(PROBLEM TO SOLVE): These records contain pictures, which must be left out; copy exactly the lines from the one with "RECT 3.740 7.700 4.000 7.960 ;" up to and including the one with "output wire [3:0]".

--

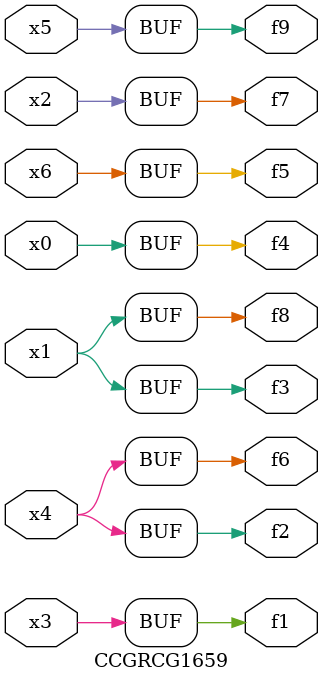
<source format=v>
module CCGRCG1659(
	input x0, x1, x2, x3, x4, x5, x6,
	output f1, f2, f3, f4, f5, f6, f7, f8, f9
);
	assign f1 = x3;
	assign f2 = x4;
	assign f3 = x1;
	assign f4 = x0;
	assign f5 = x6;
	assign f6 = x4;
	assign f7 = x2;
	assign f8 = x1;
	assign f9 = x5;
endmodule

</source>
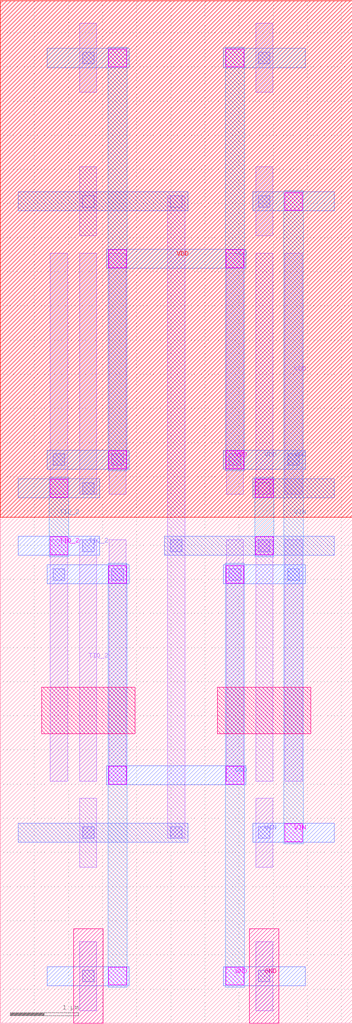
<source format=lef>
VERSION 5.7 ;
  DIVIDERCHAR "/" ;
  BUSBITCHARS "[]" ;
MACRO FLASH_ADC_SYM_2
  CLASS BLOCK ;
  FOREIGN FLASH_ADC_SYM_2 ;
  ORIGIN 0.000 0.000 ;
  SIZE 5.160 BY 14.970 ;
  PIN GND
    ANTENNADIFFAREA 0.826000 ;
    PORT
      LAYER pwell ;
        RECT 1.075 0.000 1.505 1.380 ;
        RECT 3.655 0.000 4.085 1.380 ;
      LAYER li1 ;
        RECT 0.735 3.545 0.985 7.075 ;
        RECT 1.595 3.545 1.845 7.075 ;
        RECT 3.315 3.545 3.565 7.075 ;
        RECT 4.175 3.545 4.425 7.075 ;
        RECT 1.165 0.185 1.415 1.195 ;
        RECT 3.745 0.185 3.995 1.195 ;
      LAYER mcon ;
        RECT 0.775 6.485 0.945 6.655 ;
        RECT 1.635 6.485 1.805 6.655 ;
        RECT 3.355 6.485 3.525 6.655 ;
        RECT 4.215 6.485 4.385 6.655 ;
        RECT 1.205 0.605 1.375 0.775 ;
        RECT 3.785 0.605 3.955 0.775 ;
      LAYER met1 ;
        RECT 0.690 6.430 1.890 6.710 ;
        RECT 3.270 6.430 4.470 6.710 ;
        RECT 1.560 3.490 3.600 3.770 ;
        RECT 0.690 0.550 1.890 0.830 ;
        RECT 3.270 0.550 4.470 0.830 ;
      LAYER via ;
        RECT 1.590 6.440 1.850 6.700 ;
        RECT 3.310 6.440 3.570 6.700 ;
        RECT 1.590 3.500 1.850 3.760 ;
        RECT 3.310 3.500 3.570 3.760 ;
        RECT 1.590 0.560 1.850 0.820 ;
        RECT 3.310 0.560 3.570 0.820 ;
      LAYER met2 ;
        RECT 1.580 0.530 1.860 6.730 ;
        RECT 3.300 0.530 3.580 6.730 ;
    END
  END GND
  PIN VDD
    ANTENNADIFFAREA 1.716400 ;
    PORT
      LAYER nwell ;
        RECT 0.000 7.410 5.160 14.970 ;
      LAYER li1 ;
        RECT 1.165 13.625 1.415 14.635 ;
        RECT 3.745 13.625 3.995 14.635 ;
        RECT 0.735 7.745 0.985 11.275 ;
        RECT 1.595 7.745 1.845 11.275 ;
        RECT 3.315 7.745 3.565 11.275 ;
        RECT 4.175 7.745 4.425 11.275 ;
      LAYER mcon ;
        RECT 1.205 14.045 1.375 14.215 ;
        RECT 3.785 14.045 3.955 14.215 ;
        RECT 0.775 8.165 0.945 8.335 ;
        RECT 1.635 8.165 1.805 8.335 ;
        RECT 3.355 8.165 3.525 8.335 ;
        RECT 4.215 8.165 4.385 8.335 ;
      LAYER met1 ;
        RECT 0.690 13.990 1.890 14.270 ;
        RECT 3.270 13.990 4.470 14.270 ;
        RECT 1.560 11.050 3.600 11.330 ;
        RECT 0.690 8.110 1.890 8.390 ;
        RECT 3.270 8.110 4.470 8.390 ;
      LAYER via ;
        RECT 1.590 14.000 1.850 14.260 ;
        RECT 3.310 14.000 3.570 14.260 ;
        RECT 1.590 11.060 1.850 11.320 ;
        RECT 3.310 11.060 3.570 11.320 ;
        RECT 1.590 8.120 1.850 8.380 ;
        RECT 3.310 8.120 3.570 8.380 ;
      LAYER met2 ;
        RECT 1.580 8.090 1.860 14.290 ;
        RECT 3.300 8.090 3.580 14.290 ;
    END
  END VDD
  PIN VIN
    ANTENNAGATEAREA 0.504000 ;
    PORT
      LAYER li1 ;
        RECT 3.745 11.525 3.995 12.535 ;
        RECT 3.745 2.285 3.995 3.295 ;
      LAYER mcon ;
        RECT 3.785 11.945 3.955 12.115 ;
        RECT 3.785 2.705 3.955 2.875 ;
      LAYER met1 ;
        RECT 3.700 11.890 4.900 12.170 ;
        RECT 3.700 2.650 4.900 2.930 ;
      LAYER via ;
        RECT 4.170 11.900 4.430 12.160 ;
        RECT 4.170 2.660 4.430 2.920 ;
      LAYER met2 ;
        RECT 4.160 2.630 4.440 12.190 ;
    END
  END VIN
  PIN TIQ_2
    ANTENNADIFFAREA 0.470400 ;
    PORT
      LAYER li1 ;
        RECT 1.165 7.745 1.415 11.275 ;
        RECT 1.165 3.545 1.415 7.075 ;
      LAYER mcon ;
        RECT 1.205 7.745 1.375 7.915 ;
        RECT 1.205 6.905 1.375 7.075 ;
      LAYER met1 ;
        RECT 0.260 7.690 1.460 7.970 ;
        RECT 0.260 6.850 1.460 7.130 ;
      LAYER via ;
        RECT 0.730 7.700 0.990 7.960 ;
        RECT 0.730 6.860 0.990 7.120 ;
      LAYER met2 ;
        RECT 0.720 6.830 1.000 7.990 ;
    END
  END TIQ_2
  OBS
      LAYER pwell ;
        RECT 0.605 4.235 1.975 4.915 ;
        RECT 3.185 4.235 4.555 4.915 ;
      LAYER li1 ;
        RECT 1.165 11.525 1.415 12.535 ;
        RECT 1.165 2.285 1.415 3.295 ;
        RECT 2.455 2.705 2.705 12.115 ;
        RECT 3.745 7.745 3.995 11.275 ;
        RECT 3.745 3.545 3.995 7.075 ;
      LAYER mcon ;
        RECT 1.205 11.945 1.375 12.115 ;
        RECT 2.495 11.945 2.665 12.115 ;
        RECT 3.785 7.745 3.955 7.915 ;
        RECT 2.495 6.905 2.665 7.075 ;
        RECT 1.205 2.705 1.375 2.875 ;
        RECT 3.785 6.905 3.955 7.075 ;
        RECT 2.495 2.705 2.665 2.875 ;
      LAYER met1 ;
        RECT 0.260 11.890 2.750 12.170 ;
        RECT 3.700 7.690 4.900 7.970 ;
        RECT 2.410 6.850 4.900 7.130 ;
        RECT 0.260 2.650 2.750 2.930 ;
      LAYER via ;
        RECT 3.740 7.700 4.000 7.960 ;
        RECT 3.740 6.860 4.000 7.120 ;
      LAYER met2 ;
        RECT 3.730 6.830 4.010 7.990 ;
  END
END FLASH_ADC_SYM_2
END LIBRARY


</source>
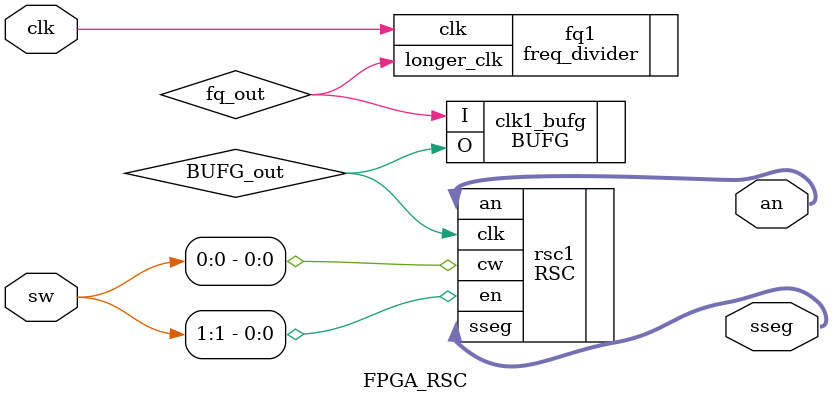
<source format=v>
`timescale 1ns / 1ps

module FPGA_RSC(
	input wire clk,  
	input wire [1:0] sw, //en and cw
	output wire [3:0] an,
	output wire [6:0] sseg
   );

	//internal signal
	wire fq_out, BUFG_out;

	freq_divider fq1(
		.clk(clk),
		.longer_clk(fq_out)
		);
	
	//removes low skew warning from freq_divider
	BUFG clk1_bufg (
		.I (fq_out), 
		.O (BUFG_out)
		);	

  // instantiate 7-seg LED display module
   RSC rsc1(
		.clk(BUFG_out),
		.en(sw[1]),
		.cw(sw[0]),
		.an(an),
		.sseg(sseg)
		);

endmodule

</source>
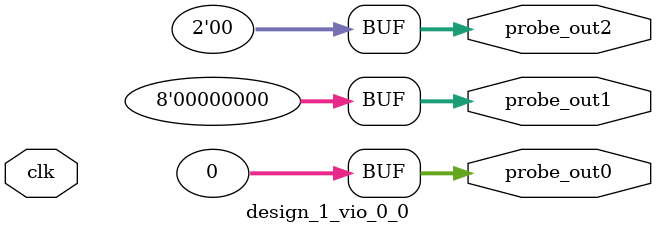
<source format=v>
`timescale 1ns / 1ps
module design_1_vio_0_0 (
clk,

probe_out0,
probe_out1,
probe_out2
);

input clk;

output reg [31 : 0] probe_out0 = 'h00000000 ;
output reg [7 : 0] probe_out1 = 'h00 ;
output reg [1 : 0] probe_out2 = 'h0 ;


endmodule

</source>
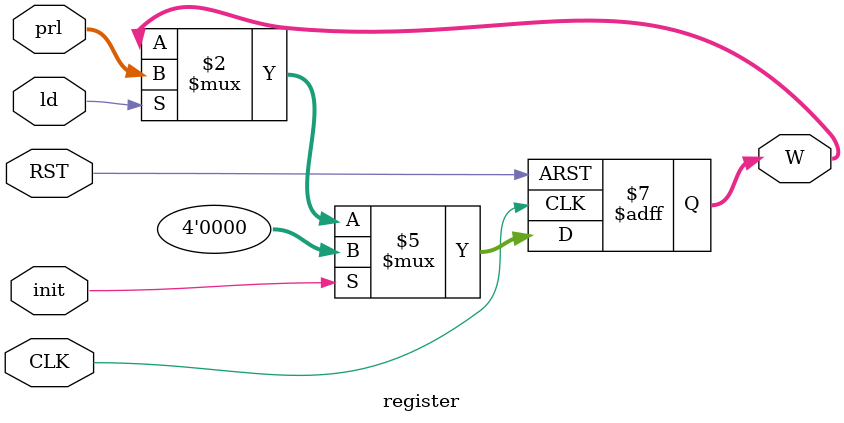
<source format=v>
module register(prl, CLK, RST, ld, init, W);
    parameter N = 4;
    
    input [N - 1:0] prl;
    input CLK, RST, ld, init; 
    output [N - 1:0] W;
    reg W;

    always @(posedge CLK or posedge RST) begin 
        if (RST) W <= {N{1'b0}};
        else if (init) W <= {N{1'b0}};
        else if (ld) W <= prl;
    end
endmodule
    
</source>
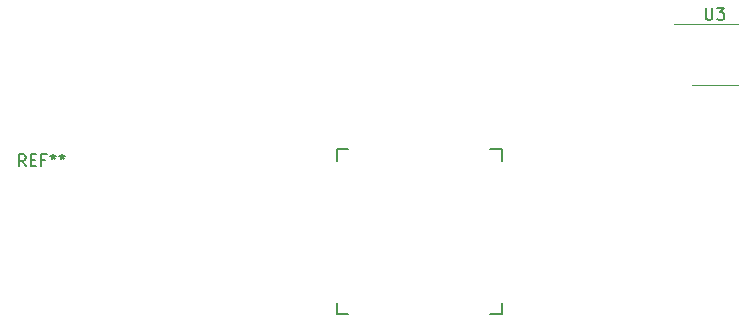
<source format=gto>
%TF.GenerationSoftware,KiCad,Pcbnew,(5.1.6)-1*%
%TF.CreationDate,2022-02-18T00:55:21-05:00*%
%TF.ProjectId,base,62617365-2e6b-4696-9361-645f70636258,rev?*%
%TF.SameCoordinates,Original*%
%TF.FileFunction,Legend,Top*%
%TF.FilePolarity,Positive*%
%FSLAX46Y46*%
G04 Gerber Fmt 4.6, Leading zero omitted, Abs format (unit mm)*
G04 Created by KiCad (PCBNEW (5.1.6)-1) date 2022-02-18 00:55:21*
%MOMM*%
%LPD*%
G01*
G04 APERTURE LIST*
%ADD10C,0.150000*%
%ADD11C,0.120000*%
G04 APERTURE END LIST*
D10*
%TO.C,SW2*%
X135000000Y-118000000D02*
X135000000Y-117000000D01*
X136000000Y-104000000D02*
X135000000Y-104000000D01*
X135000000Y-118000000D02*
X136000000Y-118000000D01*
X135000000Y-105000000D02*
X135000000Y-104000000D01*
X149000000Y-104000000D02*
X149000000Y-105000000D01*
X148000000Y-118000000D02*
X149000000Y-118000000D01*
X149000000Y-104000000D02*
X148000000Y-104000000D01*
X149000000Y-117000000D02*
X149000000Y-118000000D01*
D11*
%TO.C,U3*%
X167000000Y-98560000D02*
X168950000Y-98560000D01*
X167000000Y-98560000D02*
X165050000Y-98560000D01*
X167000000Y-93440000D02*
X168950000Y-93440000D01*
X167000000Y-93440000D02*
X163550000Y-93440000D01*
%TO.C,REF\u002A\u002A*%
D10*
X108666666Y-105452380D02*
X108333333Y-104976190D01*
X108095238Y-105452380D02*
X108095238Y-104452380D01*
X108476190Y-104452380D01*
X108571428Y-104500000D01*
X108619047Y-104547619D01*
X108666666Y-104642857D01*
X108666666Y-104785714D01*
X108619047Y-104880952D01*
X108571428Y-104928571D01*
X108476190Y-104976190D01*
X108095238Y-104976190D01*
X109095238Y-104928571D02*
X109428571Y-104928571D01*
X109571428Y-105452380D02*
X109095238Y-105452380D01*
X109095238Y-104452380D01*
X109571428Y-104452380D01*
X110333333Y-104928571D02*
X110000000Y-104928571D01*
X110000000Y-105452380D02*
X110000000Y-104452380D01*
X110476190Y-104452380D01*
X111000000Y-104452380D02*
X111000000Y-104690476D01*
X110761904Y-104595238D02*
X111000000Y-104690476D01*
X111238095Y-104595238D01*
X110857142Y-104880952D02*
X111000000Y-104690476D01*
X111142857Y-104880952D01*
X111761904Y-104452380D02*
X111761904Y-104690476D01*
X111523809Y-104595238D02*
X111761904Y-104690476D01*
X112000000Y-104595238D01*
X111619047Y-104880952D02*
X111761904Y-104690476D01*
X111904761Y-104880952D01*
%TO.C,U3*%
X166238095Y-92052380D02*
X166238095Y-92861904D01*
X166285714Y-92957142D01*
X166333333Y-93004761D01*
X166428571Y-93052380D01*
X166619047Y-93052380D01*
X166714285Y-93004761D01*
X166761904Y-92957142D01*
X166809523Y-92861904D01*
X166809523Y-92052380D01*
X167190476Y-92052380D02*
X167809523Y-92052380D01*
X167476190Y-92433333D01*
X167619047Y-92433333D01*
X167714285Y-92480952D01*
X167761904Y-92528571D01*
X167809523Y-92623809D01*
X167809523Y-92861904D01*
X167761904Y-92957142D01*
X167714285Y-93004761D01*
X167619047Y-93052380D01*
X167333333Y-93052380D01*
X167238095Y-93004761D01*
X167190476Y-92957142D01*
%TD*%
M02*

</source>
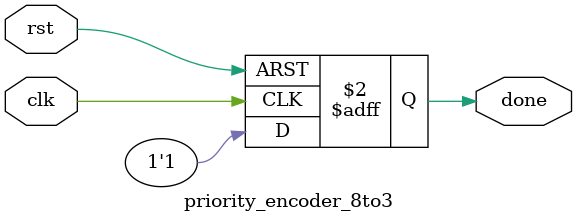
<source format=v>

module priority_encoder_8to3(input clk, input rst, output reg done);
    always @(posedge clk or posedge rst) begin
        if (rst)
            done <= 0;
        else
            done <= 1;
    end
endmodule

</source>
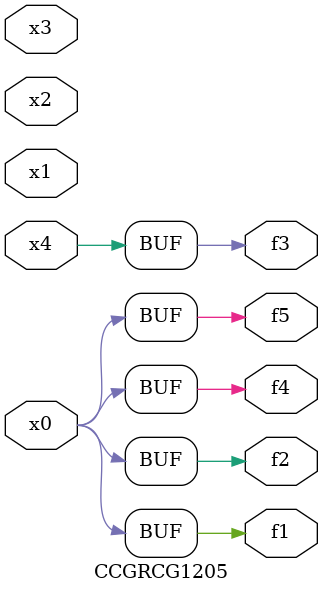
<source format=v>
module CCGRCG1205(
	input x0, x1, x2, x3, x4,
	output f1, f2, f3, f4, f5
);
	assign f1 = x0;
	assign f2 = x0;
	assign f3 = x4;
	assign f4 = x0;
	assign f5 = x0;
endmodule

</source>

--

(RESULT FOR THIS TASK):
        RECT 3.740 7.700 4.000 7.960 ;
        RECT 3.740 6.860 4.000 7.120 ;
      LAYER met2 ;
        RECT 3.730 6.830 4.010 7.990 ;
  END
END FLASH_ADC_SYM_2
END LIBRARY


</source>
<source format=v>
`timescale 1ns / 1ps

module FPGA_RSC(
	input wire clk,  
	input wire [1:0] sw, //en and cw
	output wire [3:0] an,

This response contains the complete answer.